◆ **REQUIREMENT**
Collect every row below that contains the word "xuất", copying each one in full.

◆ **Records drawn from a dataset**
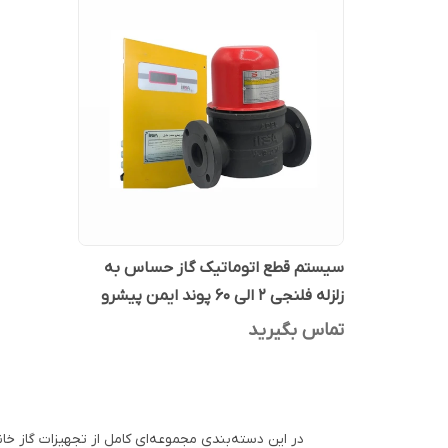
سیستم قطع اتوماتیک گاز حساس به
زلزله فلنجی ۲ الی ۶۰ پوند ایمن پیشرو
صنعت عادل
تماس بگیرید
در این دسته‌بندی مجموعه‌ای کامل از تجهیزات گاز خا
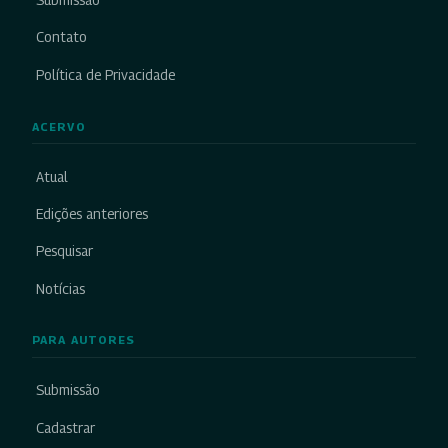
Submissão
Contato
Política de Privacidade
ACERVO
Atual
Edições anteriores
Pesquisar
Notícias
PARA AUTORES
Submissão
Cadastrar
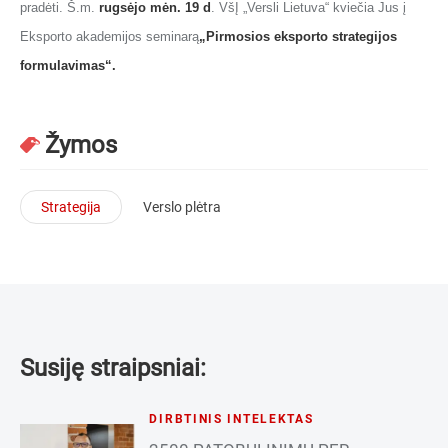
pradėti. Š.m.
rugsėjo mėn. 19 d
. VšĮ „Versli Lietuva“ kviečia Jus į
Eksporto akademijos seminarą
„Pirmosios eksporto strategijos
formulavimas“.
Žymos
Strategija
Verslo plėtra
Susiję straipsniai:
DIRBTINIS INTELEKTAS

...

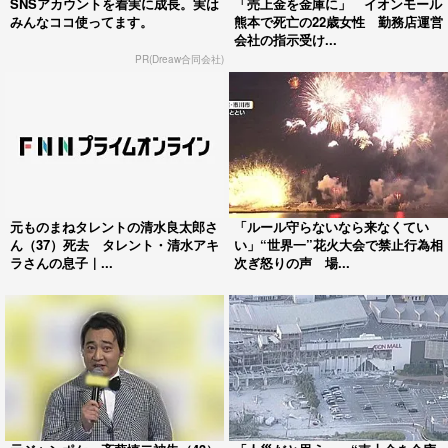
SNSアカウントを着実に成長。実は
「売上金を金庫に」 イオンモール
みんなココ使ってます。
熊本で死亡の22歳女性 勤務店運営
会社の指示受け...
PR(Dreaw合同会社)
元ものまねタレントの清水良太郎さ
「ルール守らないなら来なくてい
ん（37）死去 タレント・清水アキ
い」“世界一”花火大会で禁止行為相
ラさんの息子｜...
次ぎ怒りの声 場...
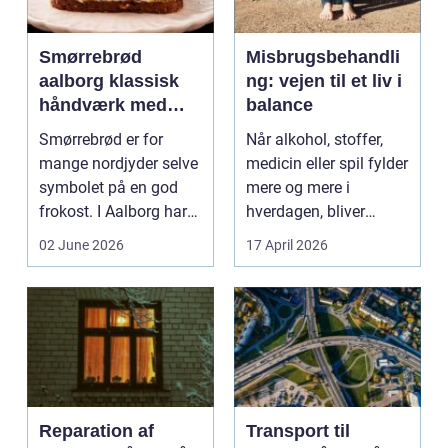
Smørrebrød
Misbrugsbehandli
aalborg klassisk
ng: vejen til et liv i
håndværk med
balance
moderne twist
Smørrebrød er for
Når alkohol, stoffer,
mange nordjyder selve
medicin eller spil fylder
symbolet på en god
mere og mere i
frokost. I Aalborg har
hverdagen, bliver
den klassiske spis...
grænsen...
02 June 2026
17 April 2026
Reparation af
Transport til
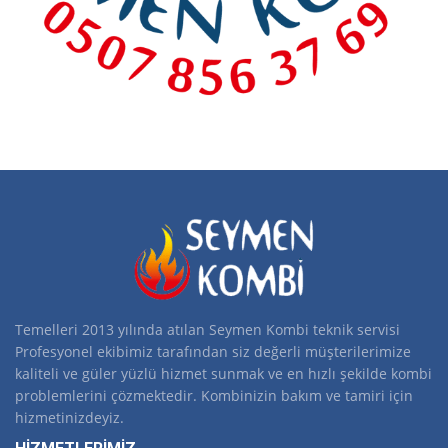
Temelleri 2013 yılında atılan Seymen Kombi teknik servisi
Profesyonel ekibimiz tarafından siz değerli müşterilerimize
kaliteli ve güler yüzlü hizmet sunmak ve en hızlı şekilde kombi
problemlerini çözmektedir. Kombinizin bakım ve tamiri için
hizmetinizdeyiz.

...

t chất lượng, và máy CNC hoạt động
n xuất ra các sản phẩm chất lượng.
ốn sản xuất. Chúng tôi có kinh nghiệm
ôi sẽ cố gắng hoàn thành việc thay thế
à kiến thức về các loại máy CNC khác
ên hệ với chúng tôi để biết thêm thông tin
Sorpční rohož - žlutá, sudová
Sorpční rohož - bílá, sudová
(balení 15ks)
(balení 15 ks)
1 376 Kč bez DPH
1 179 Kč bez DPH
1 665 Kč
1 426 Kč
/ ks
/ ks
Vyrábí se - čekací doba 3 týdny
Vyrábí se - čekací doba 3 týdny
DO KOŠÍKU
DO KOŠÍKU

◆ **SOLUTION BELOW**
n xuất ra các sản phẩm chất lượng.
ốn sản xuất. Chúng tôi có kinh nghiệm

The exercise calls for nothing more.